Hemingway is bleeding, Bradbury says to use emotional excess, and so on. Even David Brooks thinks emotion and social stuff is the next big thing in polemic writing. It seems you gotta make your readers feel.
I went to a little library writer’s conference and heard a talk by Lisa Cron about what a story is, and why story is the only thing that matters in writing. The thing that stuck with me is emotion is not a story. Not Big-E emotions like love, hate, and fear, rather that emotion is the only word we have to explain why stories are important to us and why we relate to them.
Big-E emotions are prehistoric visitors that sit on the primordial three-legged stool of chemicals, reproduction, and defense. To exist and continue our species we must have chemical energy and feedstock to build our bodies, food, reproductive access, sex, and protection from other life forms coming to take our chemicals, fear. In Carl Sagan’s now dated “Dragons of Eden,” the old limbic system (the neomammalian complex), was thought of the bus wiring for basal emotions. Food, sex, and fear responses drive every living thing on Earth, even if they don’t have a brain. The brains of higher animals, not just humans we now know, take those instinctual inputs to construct all other emotions from them: envy, greed, lust, jealousy, hate and so on to varying degrees of sophistication. They are all various combinations of the basic three survival/reproduction behaviors of all life.

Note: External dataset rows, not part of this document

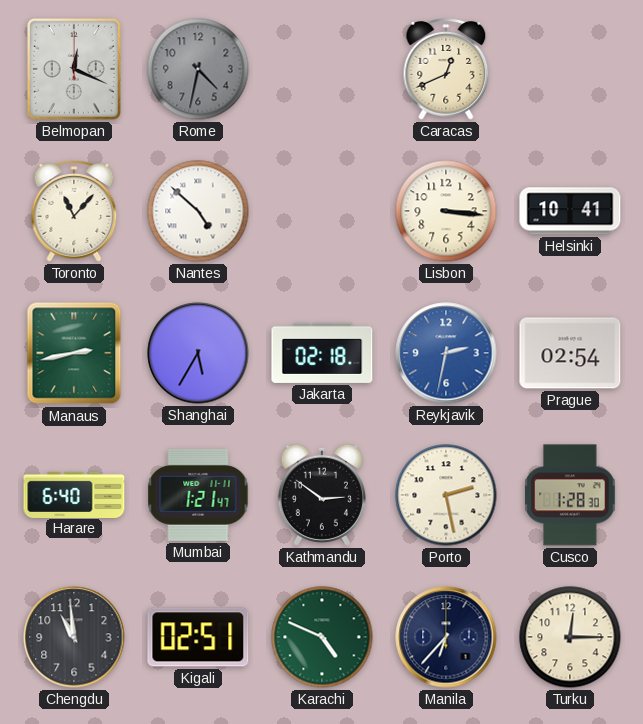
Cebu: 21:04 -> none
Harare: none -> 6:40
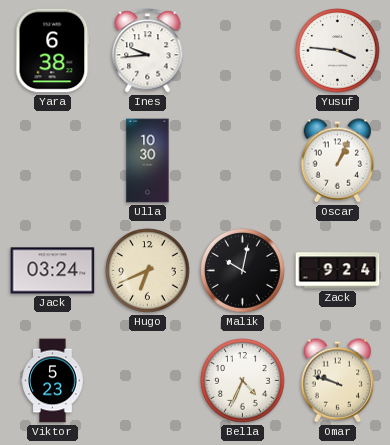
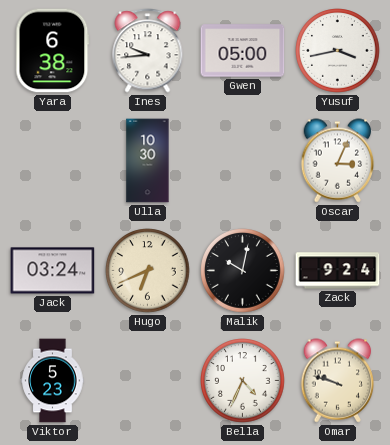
Gwen: none -> 05:00
Yusuf: 3:46 -> 3:43
Oscar: 1:04 -> 3:04
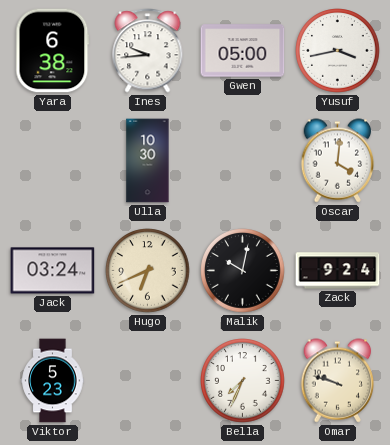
Oscar: 3:04 -> 4:01
Bella: 4:34 -> 7:34
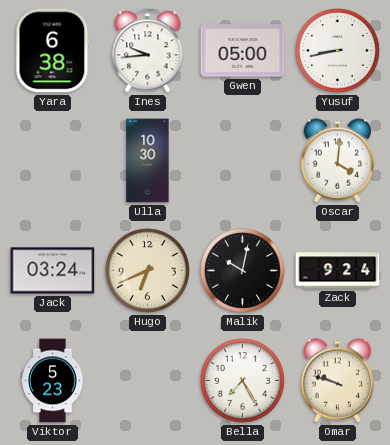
Yusuf: 3:43 -> 8:43
Bella: 7:34 -> 7:25
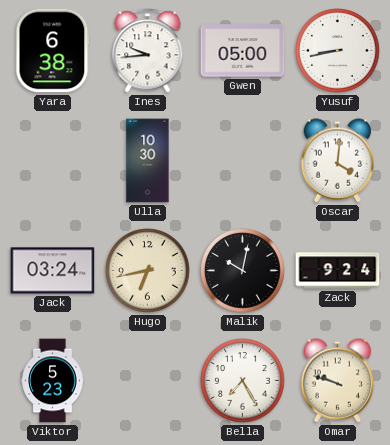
Hugo: 6:41 -> 6:43
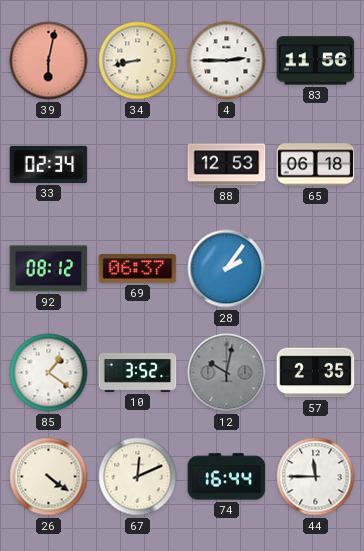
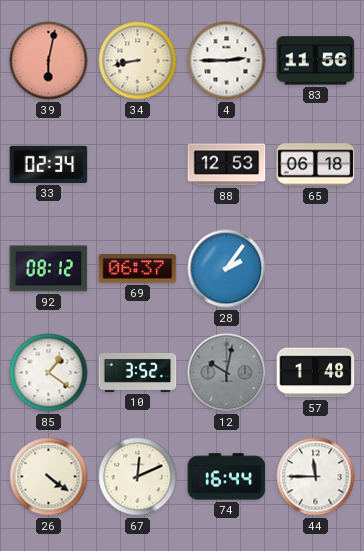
57: 2:35 -> 1:48
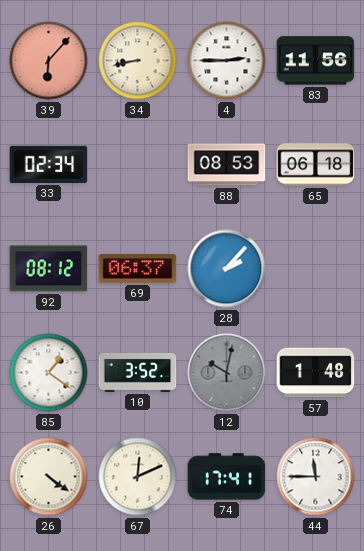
39: 6:02 -> 6:07
88: 12:53 -> 08:53
28: 2:06 -> 2:07
74: 16:44 -> 17:41
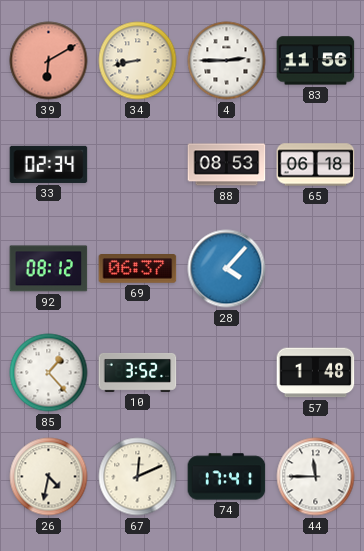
39: 6:07 -> 6:10
28: 2:07 -> 4:07
85: 1:21 -> 1:23
12: 10:02 -> none
26: 4:21 -> 4:32
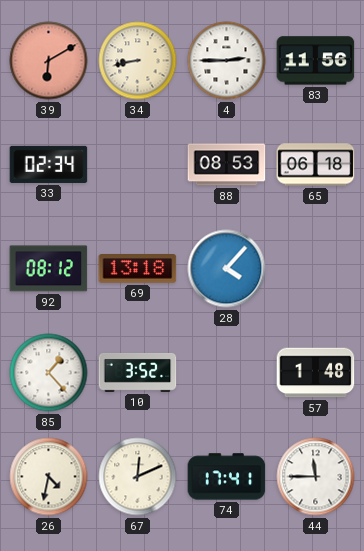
69: 06:37 -> 13:18
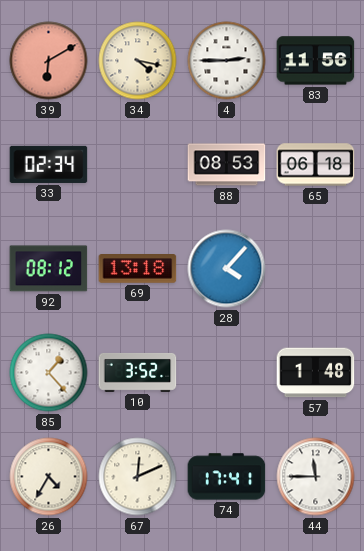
34: 8:43 -> 4:17
26: 4:32 -> 4:35
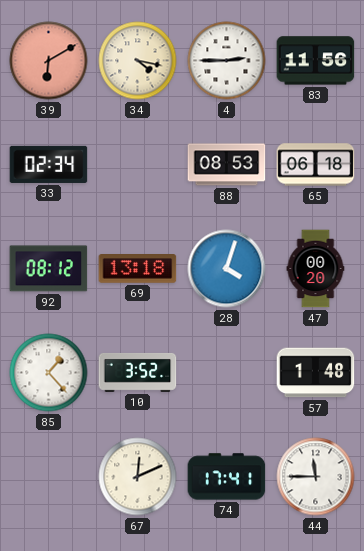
28: 4:07 -> 4:03
47: none -> 00:20
26: 4:35 -> none
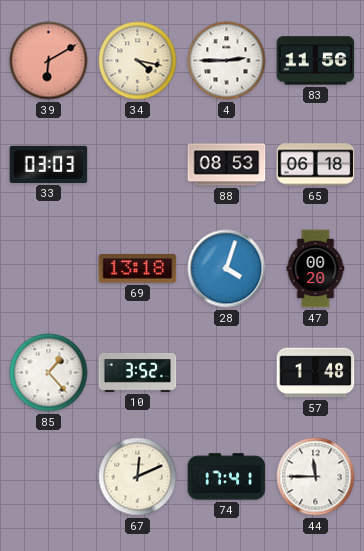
33: 02:34 -> 03:03
92: 08:12 -> none
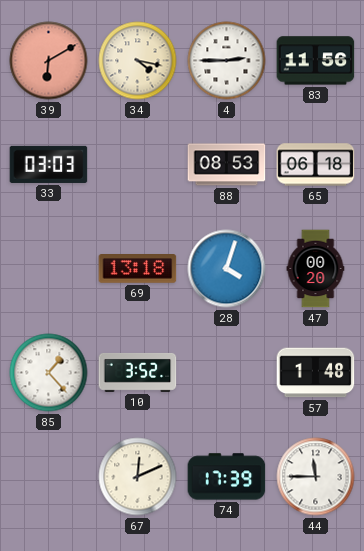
74: 17:41 -> 17:39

Our identity operates on top of it all, our infamous abstract self awareness. All the ratiocination about existence our pre-frontal lobes exercise gets put into a virtual identity framework, somewhere in the brain, that integrates our previous experience with the immediate inputs from our senses. Without the identity framework to put the constant flood of sensory inputs into, we would be just an amoeba running on automatic, responding to chemical and energy disturbances in the force to find chemicals and defending itself while accumulating enough chemical energy and building enough pieces of ourselves in order to reproduce.
What I enjoyed about Ms. Cron’s talk was the story about how our identity matrix needs stories to understand what our reality is, to be able to operate in it successfully. She postulates that we use the word “emotion” to define the processes in our identity that allow us to make decisions about what our senses are telling us at the moment. That kind of “nameless emotion” is the blood and guts of what a story is.
One example she gave was, “a bunch of red taillights up ahead on the freeway.” If we try to think about what that means every time we see it we crash our car more than out insurance provider desires. We have build a story in our brains telling us it would be dangerous for us to not put on our brakes double quick, but not so quick that we get hit ourselves. Somewhere in our past we experienced the red lights for the first time and made a story out of it in our identity that tells us what to do automatically when we see them on the freeway. We relate to other stories we read/hear about driving on freeways because we have that red light and other stories like it installed into our brains by experience. Good fictional stories are echo chambers that confirm our identity biases, our core beliefs, our preexisting stories–and extend them. We like the extending ones best of all and learn from them.
The red light story example also connects to the old big-E emotions too. We get a little twang of fear about crashing as we brake. Fear comes in large part from the amygdala at the base of the brain. It causes us to respond in hard wired ways very quickly, the processing in that old brain network runs faster than the rational, pre-frontal brain so we act immediately. This red light story’s virtual reality uses the fear so we hit the brakes automatically. We need a new word for the story/big-E emotion processor in our identity to help us understand what a story is at its foundation. That is what Lisa was saying in my interpretation.
We understand stories with freeways in them and relate to them like the native in Brazil relates to stories about the branch in the tree that moves and has a head on it that can kill you, or the artic native knows that moving snow with a black nose is “run like hell before you are polar bear lunch.” Everybody likes a good snake story with a bear in it.
So, we need a word for how to write stories that isn’t “emotion” because the good stories aren’t emotional – they are about how we make sense out of life and resonate with our identity matrix.